Total pages in book: 139
Estimated words: 133655 (not accurate)
Estimated Reading Time in minutes: 668(@200wpm)___ 535(@250wpm)___ 446(@300wpm)
Estimated words: 133655 (not accurate)
Estimated Reading Time in minutes: 668(@200wpm)___ 535(@250wpm)___ 446(@300wpm)
“Hell no,” Finn says and Scottie laughs.
“Finn!” she whisper-yells and slaps him on the shoulder. “What are you going to do?”
“Well, babe, I guess I’m going to wing the whole discussion with confidence and a smile.”
Scottie rolls her eyes and looks over at me. “What about you, Ace?”
I blink. “What?”
“Did you read it?”
I stare down at my empty desk. “No. I didn’t.”
Finn narrows his eyes, studying me for a second too long. “You good, man?”
“Yeah,” I lie. “Just didn’t sleep much.”
That part’s true. I spent most of the night staring at the ceiling, checking my phone every ten minutes like maybe Julia would cave. Like maybe the fifteen-minute rule wasn’t completely dead.
Spoiler: It is. Over twenty-four hours have passed.
Professor Dudley walks into class, drops his briefcase down onto his desk, and immediately starts talking about narrative dissonance and voice tension—ironically appropriate, considering how tense my chest feels.
I try to focus. I try to care. But every time Julia shifts in her seat or pushes her hair behind her ear or Drew smiles in her direction, it’s like a knife under my skin.

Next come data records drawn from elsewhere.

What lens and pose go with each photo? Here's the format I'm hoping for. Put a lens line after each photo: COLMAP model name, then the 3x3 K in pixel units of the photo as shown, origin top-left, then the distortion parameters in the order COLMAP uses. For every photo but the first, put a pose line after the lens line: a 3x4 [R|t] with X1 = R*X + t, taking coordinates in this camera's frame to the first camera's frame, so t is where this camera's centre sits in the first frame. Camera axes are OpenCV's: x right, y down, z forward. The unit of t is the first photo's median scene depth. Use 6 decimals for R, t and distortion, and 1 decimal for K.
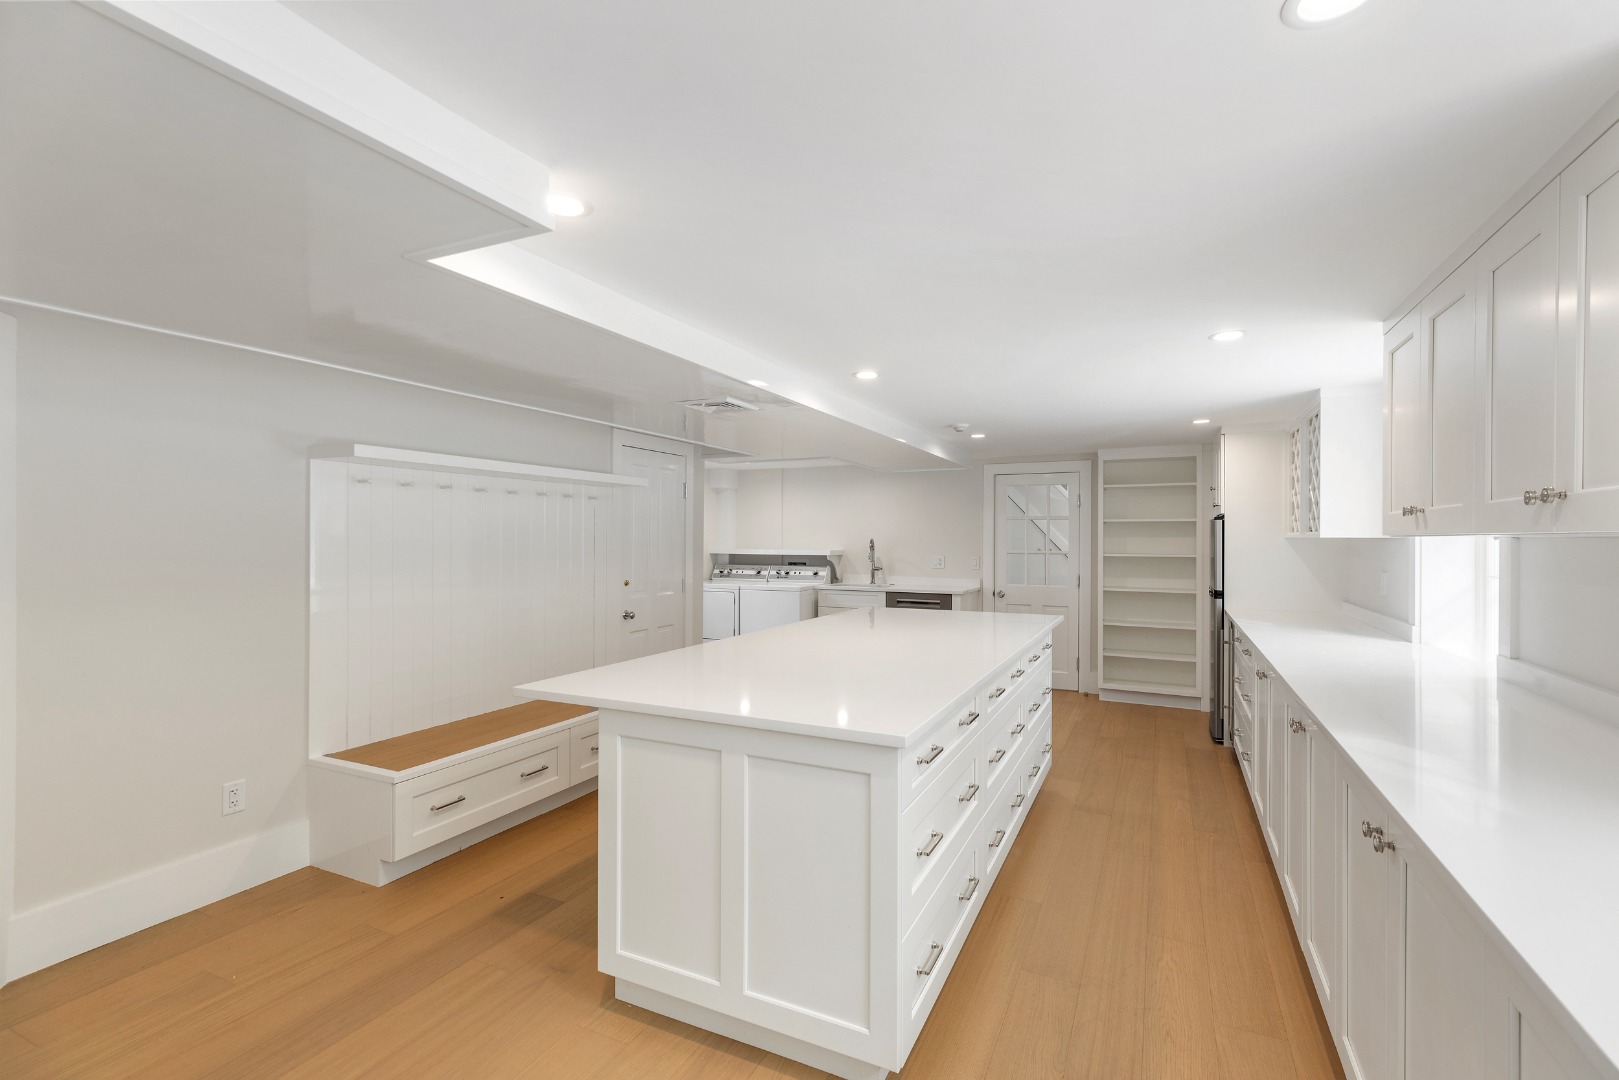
lens RADIAL K [[721.0, 0, 809.4], [0, 721.0, 537.3], [0, 0, 1]] dist [0.001031, -0.000757]
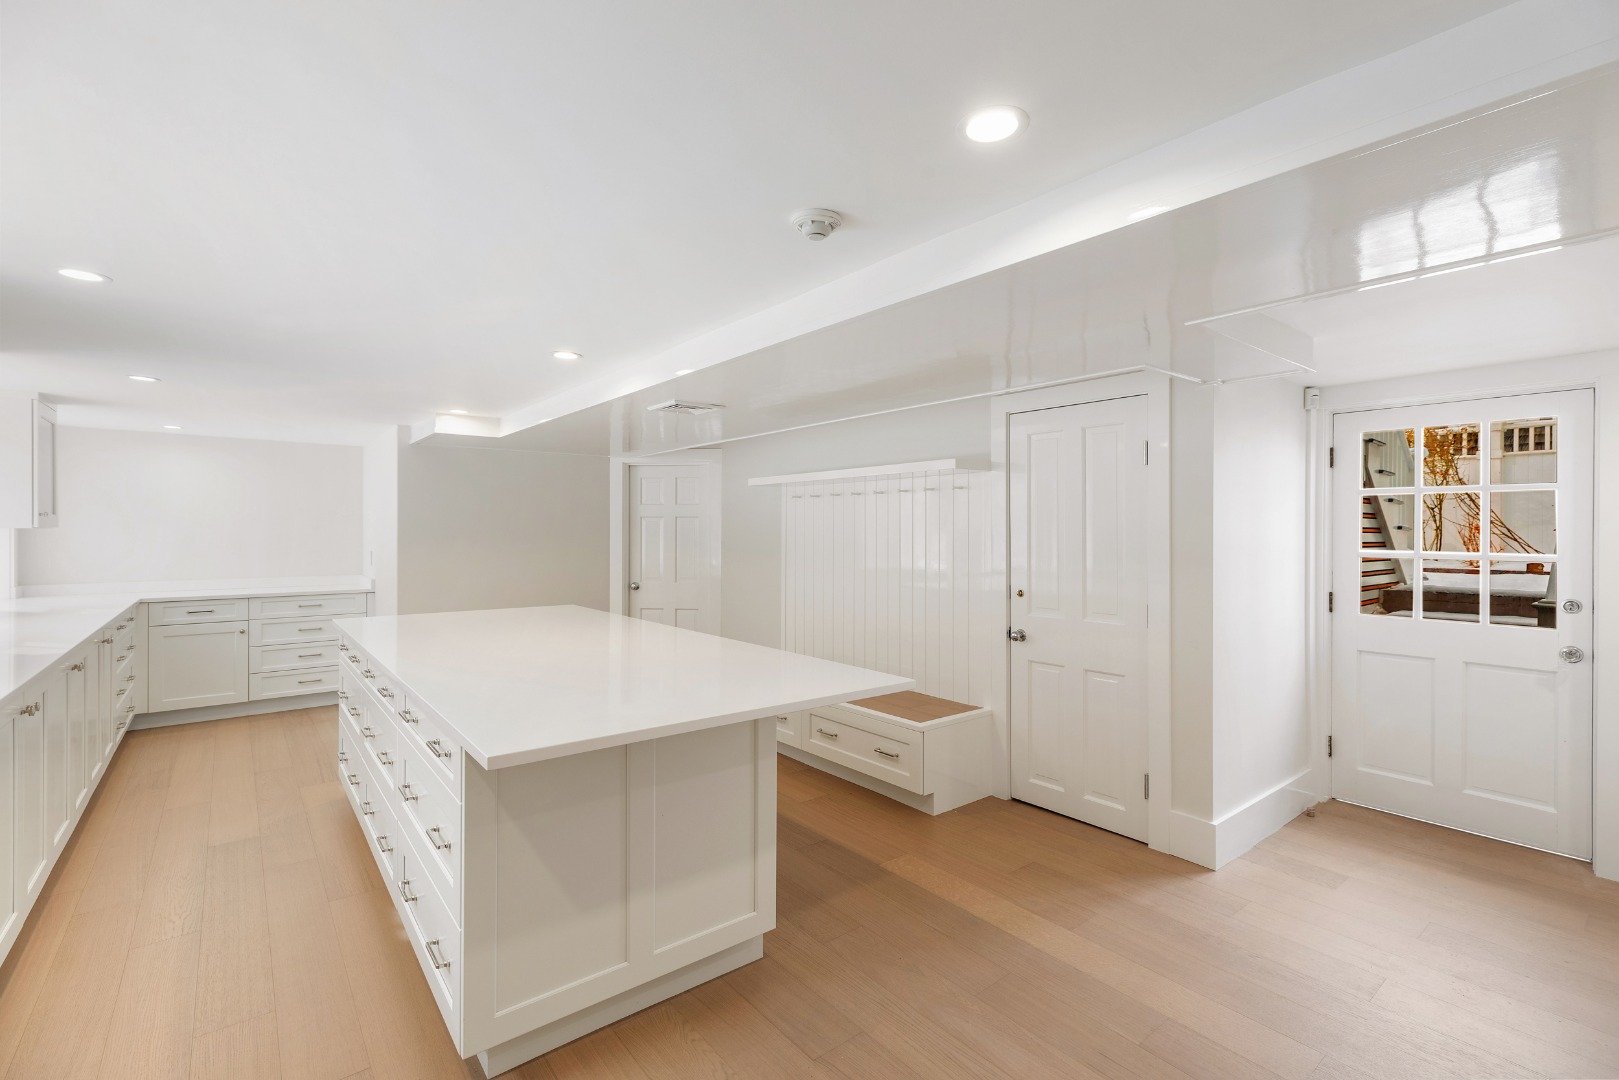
lens RADIAL K [[721.0, 0, 809.4], [0, 721.0, 537.3], [0, 0, 1]] dist [0.001031, -0.000757]
pose [[-0.431687, 0.002177, -0.902021, 0.637724], [0.004777, 0.999989, 0.000127, 0.005417], [0.902011, -0.004254, -0.431692, 1.387328]]
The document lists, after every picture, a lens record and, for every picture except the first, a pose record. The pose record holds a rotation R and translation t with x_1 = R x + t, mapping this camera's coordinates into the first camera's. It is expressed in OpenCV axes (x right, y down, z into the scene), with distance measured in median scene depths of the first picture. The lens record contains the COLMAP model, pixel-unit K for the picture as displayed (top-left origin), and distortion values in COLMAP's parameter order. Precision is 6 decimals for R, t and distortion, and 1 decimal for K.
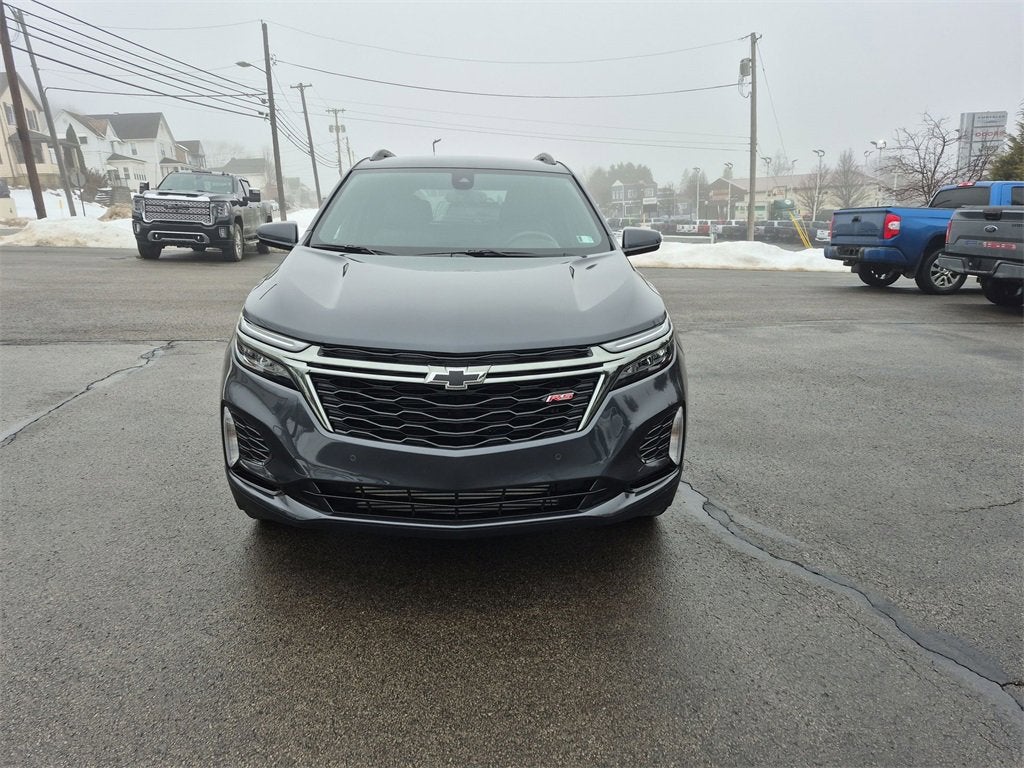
lens RADIAL K [[708.1, 0, 522.3], [0, 708.1, 383.4], [0, 0, 1]] dist [0.077754, -0.072590]
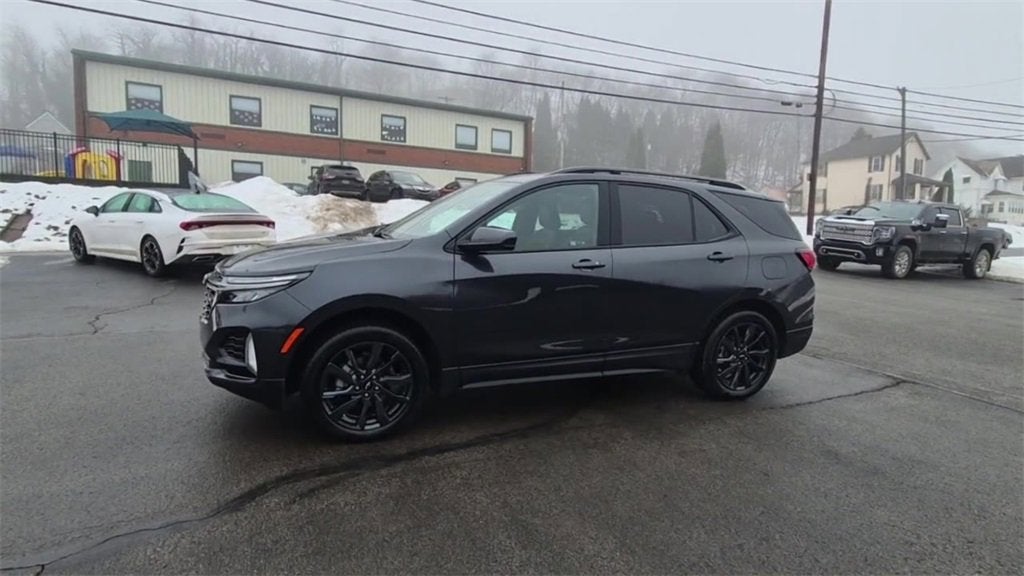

Scottie and Finn crack quiet jokes throughout the whole damn lecture. And normally, I’d be all into that game, but I hardly even hear what they’re saying.
After class, I pack up slowly. Julia and Drew are standing up near their seats, and he’s talking with his hands and leaning in like he’s performing, and she’s smiling up at him like she wants to hear it.
Then he does it. He reaches out and brushes a piece of hair behind her ear. The move. The soft one. The kind of thing I’ve done a thousand times without even thinking.
Something in my chest fractures.
I walk toward the door without saying a word.
Scottie and Finn catch up to me as we head out of the building.
“Wanna grab lunch with us, Ace?” Scottie asks. “Taco bar at Brower. Finn’s convinced they secretly use expired meat, and I want to test that theory with my life. Trav and Jack and Reece are supposed to meet us there too.”
“I can’t,” I mutter. “I gotta go meet with my counselor.”
“What? Why?” Scottie frowns.
Finn looks at me in the way he does. The one where he’s trying to see inside my fucking skull because he knows something’s up.
“It’s no big deal.” I shake my head and start walking faster. “Just thinking about changing some classes. Don’t worry about it.”
Neither of them says anything, but I can feel Finn watching me like he already knows more than he should. I’m not surprised. It’s fucking hard hiding the fact that someone’s ripped open my chest and is currently feasting on the carnage.
Especially since this is the first time in my life I’ve ever felt this way. Before now, no matter what else was happening, I had Julia.
Now. I have nothing at all.
Wednesday, September 17th
Julia
Ace walks into Calc 2 two minutes late, but basically right on time because Professor Emmsy is conveniently MIA. Of course, I see Ace the second he steps through the door—even though I’m pretending to listen to Drew tell me about the big tailgate plans for the Dickson game this weekend—because despite my best intentions, I’m not even close to over the nuclear fallout with my lifelong best friend.
My stomach flips and my pulse jumps, and I force myself to look away when Ace doesn’t glance in my direction before he slumps into a seat in the back row like it physically hurts him to be upright.
Drew managed to get the girl who was sitting to the right of me to switch with him yesterday morning by bribing her with donut holes, but the seat to the left of mine is technically Ace’s via Professor Emmsy’s beginning of the semester assignments and, thus, remains poignantly empty.
It feels like a boulder is stuck inside my throat, and I swallow hard against it. The urge to cry is so strong that I have to shut my eyes briefly to keep the tears at bay. I do not want to be emotional right now. Actually, I refuse to be emotional right now. I’m in the middle of class, for goodness’ sake. Now isn’t the time to start sobbing in front of everyone, most of all Drew, who’s been nothing but kind and understanding as I work through the turmoil of having an ex-best friend.
I still haven’t gone into the details with him about what happened with Ace, and even if it’s selfish, I don’t know that I ever will.
The wound full of questions I can’t answer is too deep.
Is it really done? Our friendship? Our bond? Are we really no longer Ace and Julia but strangers who used to be best friends?
Instead, I made up a dumb lie about us being in a fight over something Ace’s dad did to my dad.